Shakespeare the Catholic?

Shakespeare the Catholic? August 21, 2006

There has been recent discussion concerning the possibility that Shakespeare was a recusant Catholic. The evidence is circumstantial, but intriguing. John Freeman’s contribution to Shakespeare and the Culture of Christianity in Early Modern England (Fordham, 2003), summarizes the evidence.

One piece of evidence concerns his father’s “spiritual will and testament,” discovered in the Shakespeare home in the 18th century. According to Schoenbaum, “In April 1757 the then owner, Thomas Hart, fifth lineal descendant of the poet’s sister Joan, was employing labourers to retile his roof. On the 29th Joseph Moseley, a master bricklayer described as of ‘very honest, sober, industrious character,’ found, while working with his man, a small paper-book between the rafters and the tiling. This book or (more properly) booklet, consisted of six leaves stitched together. A Catholic profession of faith in fourteen articles, it has come to be known as the Spiritual Last Will and Testament of John Shakespeare.”
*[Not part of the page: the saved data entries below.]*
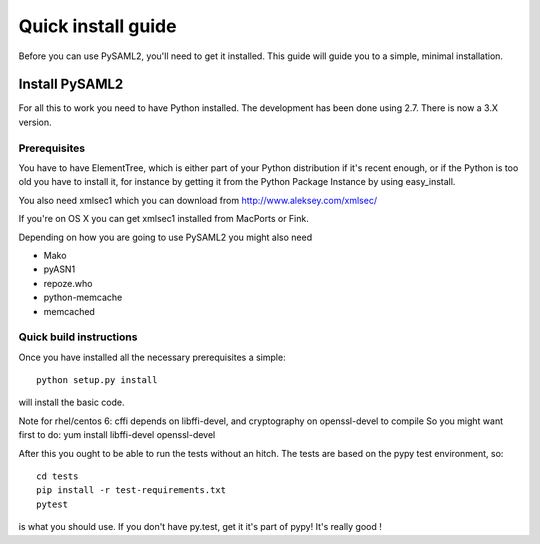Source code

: .. _install:

Quick install guide
===================

Before you can use PySAML2, you'll need to get it installed. This guide 
will guide you to a simple, minimal installation.

Install PySAML2
---------------

For all this to work you need to have Python installed. 
The development has been done using 2.7.
There is now a 3.X version.

Prerequisites
^^^^^^^^^^^^^

You have to have ElementTree, which is either part of your Python distribution
if it's recent enough, or if the Python is too old you have to install it,
for instance by getting it from the Python Package Instance by using 
easy_install.

You also need xmlsec1 which you can download from http://www.aleksey.com/xmlsec/

If you're on OS X you can get xmlsec1 installed from MacPorts or Fink.

Depending on how you are going to use PySAML2 you might also need

* Mako
* pyASN1
* repoze.who
* python-memcache
* memcached

Quick build instructions
^^^^^^^^^^^^^^^^^^^^^^^^

Once you have installed all the necessary prerequisites a simple::

    python setup.py install

will install the basic code.

Note for rhel/centos 6: cffi depends on libffi-devel, and cryptography on openssl-devel to compile
So you might want first to do:
yum install libffi-devel openssl-devel

After this you ought to be able to run the tests without an hitch.
The tests are based on the pypy test environment, so::

    cd tests
    pip install -r test-requirements.txt
    pytest 

is what you should use. If you don't have py.test, get it it's part of pypy! 
It's really good !


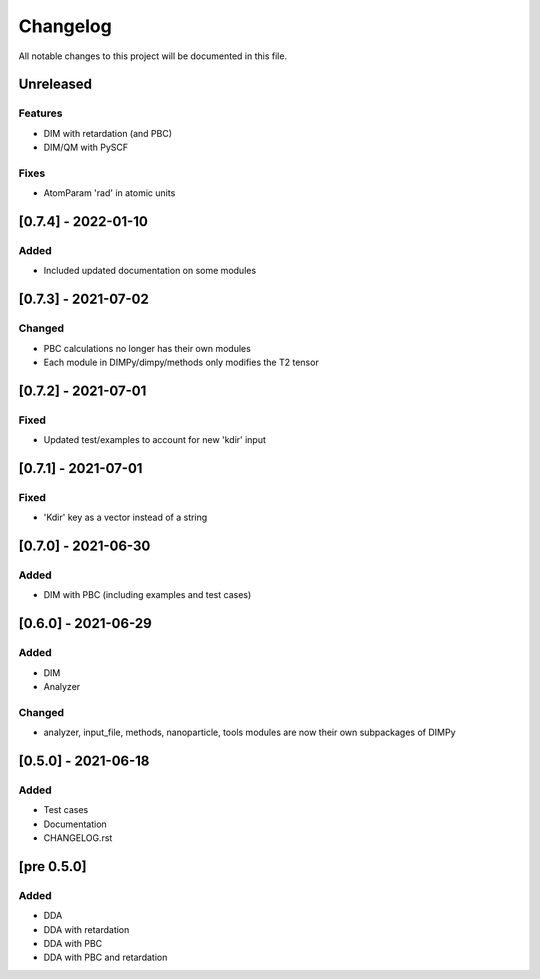 #########
Changelog
#########

All notable changes to this project will be documented in this file.


Unreleased
##########

Features
--------

- DIM with retardation (and PBC)
- DIM/QM with PySCF

Fixes
-----

- AtomParam 'rad' in atomic units

[0.7.4] - 2022-01-10
####################

Added
-----

- Included updated documentation on some modules

[0.7.3] - 2021-07-02
####################

Changed
-------

- PBC calculations no longer has their own modules
- Each module in DIMPy/dimpy/methods only modifies the T2 tensor

[0.7.2] - 2021-07-01
####################

Fixed
-----

- Updated test/examples to account for new 'kdir' input

[0.7.1] - 2021-07-01
####################

Fixed
-----

- 'Kdir' key as a vector instead of a string

[0.7.0] - 2021-06-30
####################

Added
-----

- DIM with PBC (including examples and test cases)

[0.6.0] - 2021-06-29
####################

Added
-----

- DIM
- Analyzer

Changed
-------

- analyzer, input_file, methods, nanoparticle, tools modules are now
  their own subpackages of DIMPy


[0.5.0] - 2021-06-18
####################

Added
-----

- Test cases
- Documentation
- CHANGELOG.rst

[pre 0.5.0]
###########

Added
-----

- DDA
- DDA with retardation
- DDA with PBC
- DDA with PBC and retardation

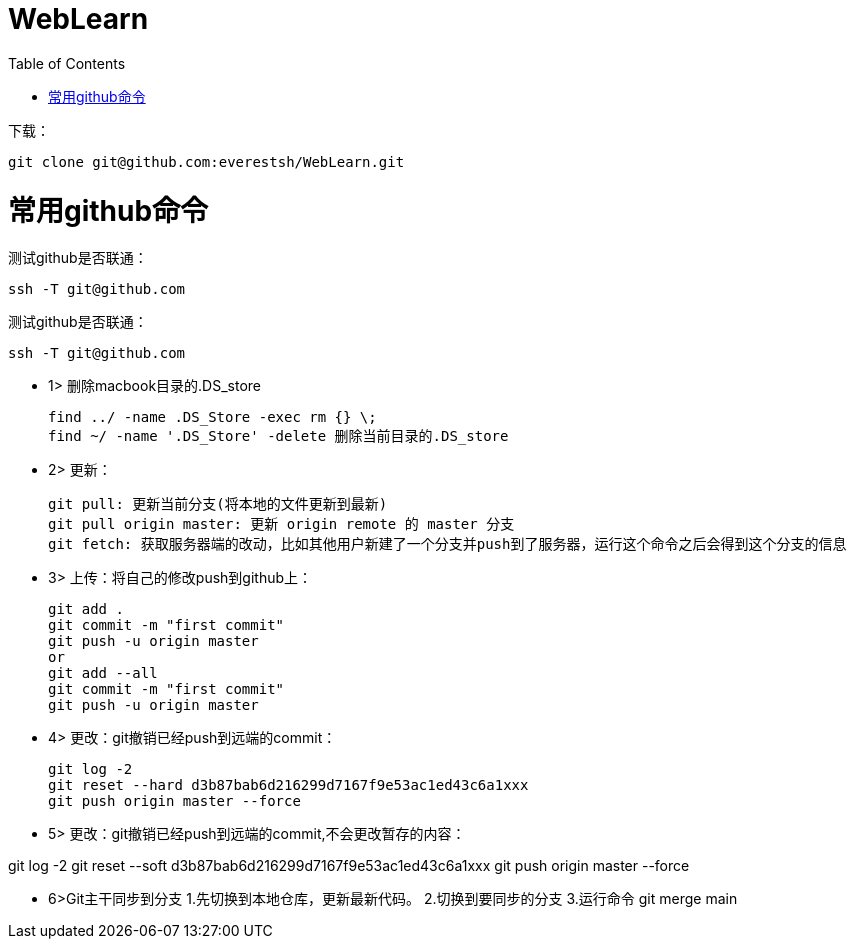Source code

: = WebLearn
:toc:
:toc-placement!:

toc::[]


下载：

[source,bash]
----
git clone git@github.com:everestsh/WebLearn.git
----


# 常用github命令

测试github是否联通：
[source,bash]
----
ssh -T git@github.com
----


测试github是否联通：
[source,bash]
----
ssh -T git@github.com
----


* 1> 删除macbook目录的.DS_store

 find ../ -name .DS_Store -exec rm {} \;
 find ~/ -name '.DS_Store' -delete 删除当前目录的.DS_store

* 2> 更新：

 git pull: 更新当前分支(将本地的文件更新到最新)
 git pull origin master: 更新 origin remote 的 master 分支
 git fetch: 获取服务器端的改动，比如其他用户新建了一个分支并push到了服务器，运行这个命令之后会得到这个分支的信息

* 3> 上传：将自己的修改push到github上：

 git add .
 git commit -m "first commit"
 git push -u origin master
 or
 git add --all
 git commit -m "first commit"
 git push -u origin master

* 4> 更改：git撤销已经push到远端的commit：

 git log -2
 git reset --hard d3b87bab6d216299d7167f9e53ac1ed43c6a1xxx
 git push origin master --force

* 5> 更改：git撤销已经push到远端的commit,不会更改暂存的内容：

git log -2
git reset --soft d3b87bab6d216299d7167f9e53ac1ed43c6a1xxx
git push origin master --force

* 6>Git主干同步到分支
    1.先切换到本地仓库，更新最新代码。
    2.切换到要同步的分支
    3.运行命令
git merge main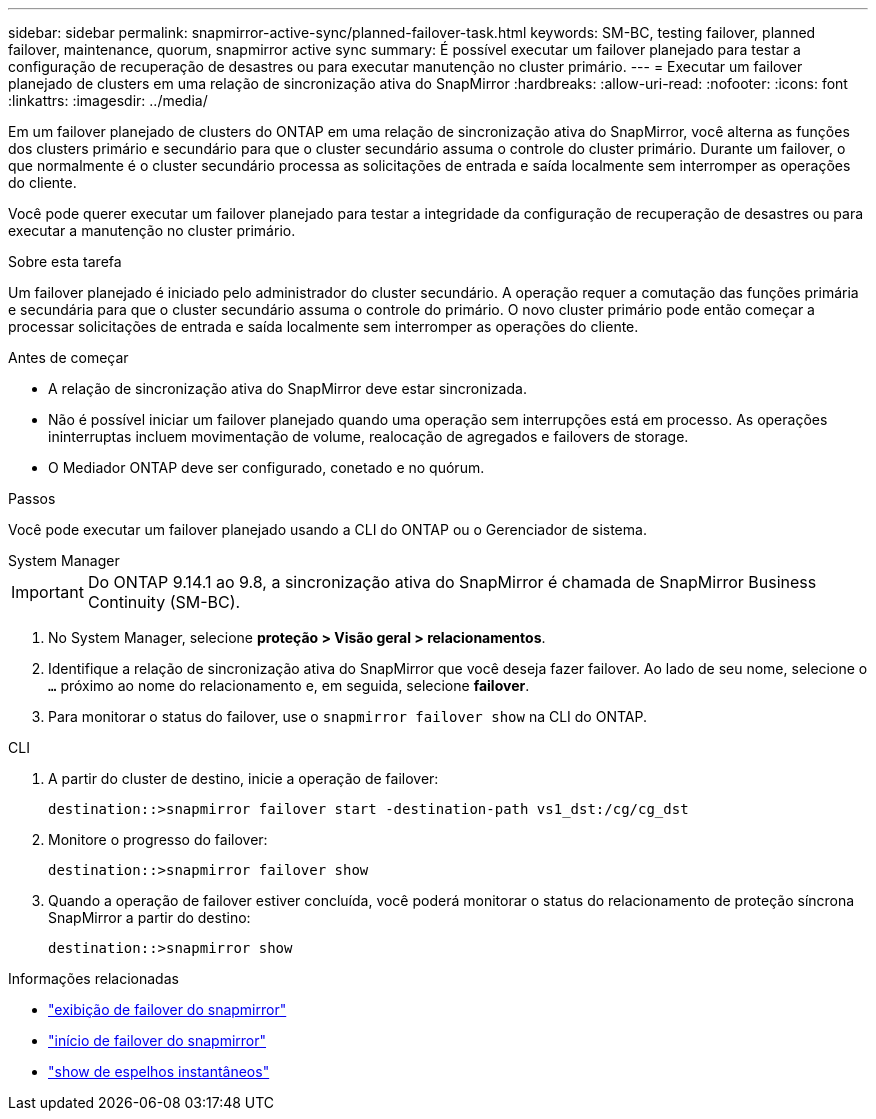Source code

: ---
sidebar: sidebar 
permalink: snapmirror-active-sync/planned-failover-task.html 
keywords: SM-BC, testing failover, planned failover, maintenance, quorum, snapmirror active sync 
summary: É possível executar um failover planejado para testar a configuração de recuperação de desastres ou para executar manutenção no cluster primário. 
---
= Executar um failover planejado de clusters em uma relação de sincronização ativa do SnapMirror
:hardbreaks:
:allow-uri-read: 
:nofooter: 
:icons: font
:linkattrs: 
:imagesdir: ../media/


[role="lead"]
Em um failover planejado de clusters do ONTAP em uma relação de sincronização ativa do SnapMirror, você alterna as funções dos clusters primário e secundário para que o cluster secundário assuma o controle do cluster primário. Durante um failover, o que normalmente é o cluster secundário processa as solicitações de entrada e saída localmente sem interromper as operações do cliente.

Você pode querer executar um failover planejado para testar a integridade da configuração de recuperação de desastres ou para executar a manutenção no cluster primário.

.Sobre esta tarefa
Um failover planejado é iniciado pelo administrador do cluster secundário. A operação requer a comutação das funções primária e secundária para que o cluster secundário assuma o controle do primário. O novo cluster primário pode então começar a processar solicitações de entrada e saída localmente sem interromper as operações do cliente.

.Antes de começar
* A relação de sincronização ativa do SnapMirror deve estar sincronizada.
* Não é possível iniciar um failover planejado quando uma operação sem interrupções está em processo. As operações ininterruptas incluem movimentação de volume, realocação de agregados e failovers de storage.
* O Mediador ONTAP deve ser configurado, conetado e no quórum.


.Passos
Você pode executar um failover planejado usando a CLI do ONTAP ou o Gerenciador de sistema.

[role="tabbed-block"]
====
.System Manager
--

IMPORTANT: Do ONTAP 9.14.1 ao 9.8, a sincronização ativa do SnapMirror é chamada de SnapMirror Business Continuity (SM-BC).

. No System Manager, selecione **proteção > Visão geral > relacionamentos**.
. Identifique a relação de sincronização ativa do SnapMirror que você deseja fazer failover. Ao lado de seu nome, selecione o `...` próximo ao nome do relacionamento e, em seguida, selecione **failover**.
. Para monitorar o status do failover, use o `snapmirror failover show` na CLI do ONTAP.


--
.CLI
--
. A partir do cluster de destino, inicie a operação de failover:
+
`destination::>snapmirror failover start -destination-path   vs1_dst:/cg/cg_dst`

. Monitore o progresso do failover:
+
`destination::>snapmirror failover show`

. Quando a operação de failover estiver concluída, você poderá monitorar o status do relacionamento de proteção síncrona SnapMirror a partir do destino:
+
`destination::>snapmirror show`



--
====
.Informações relacionadas
* link:https://docs.netapp.com/us-en/ontap-cli/snapmirror-failover-show.html["exibição de failover do snapmirror"^]
* link:https://docs.netapp.com/us-en/ontap-cli/snapmirror-failover-start.html["início de failover do snapmirror"^]
* link:https://docs.netapp.com/us-en/ontap-cli/snapmirror-show.html["show de espelhos instantâneos"^]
One passage from this document reads: “I, John Shakespear, do in like manner pray and beseech all my dear friends, parents, and kinfolks, by the bowels of our Saviour Jesus Christ, that since it is uncertain what lot will befall me, for fear notwithstanding lest by reason of my sins I be to pass and stay a long while in Purgatory, they will vouchsafe to assist and succour me with their holy prayers and satisfactory works.” He also expresses the desire to “pass out of this life with the last sacrament of extreme unction” and to receive with “senses both internal and external” the “sacred oil of His infinite mercy.”

If John Shakespeare was a secret Catholic, he covered himself pretty well – covered himself pretty cynically. Serving on the council in Stratford, he voted for the defacing of Catholic images and the destruction of a rood. He also voted to get rid of Robert Dyos, curate of Holy Trinity. It’s possible that John Shakespeare went along with these actions to maintain a pretense of Protestantism, and that his last will and testament expresses his regret at such compromise.

Shakespeare’s daughter Susanna is found in a list of non-communicants at the Easter service of 1606, and failure to attend Anglican services was the single most important visible indicator of Catholic sympathies. Hamnet and Judith Sadler were also cited for non-attendance; Hamnet Sadler was a friend of Shakespeare’s own son Hamnet.

Freeman accounts for Shakespeare’s “lost years” with the theory that he was placed with the openly Catholic Hoghton family. Drawing on the work of Garry O’Connor, he suggests that “young Shakespeare may have spent his formative years at Hoghton Tower,” serving as a schoolmaster to the children. A “Shakeshafte” is listed as a member of the household during the appropriate years, and Shakeshafte was Shakespeare’s grandfather’s name. Freeman suggests that “the young Shakespeare’s sojourn at the Hoghton Manor as an unlicensed schoolmaster would be a logical extension of his own tutelage under Catholic masters” in Stratford.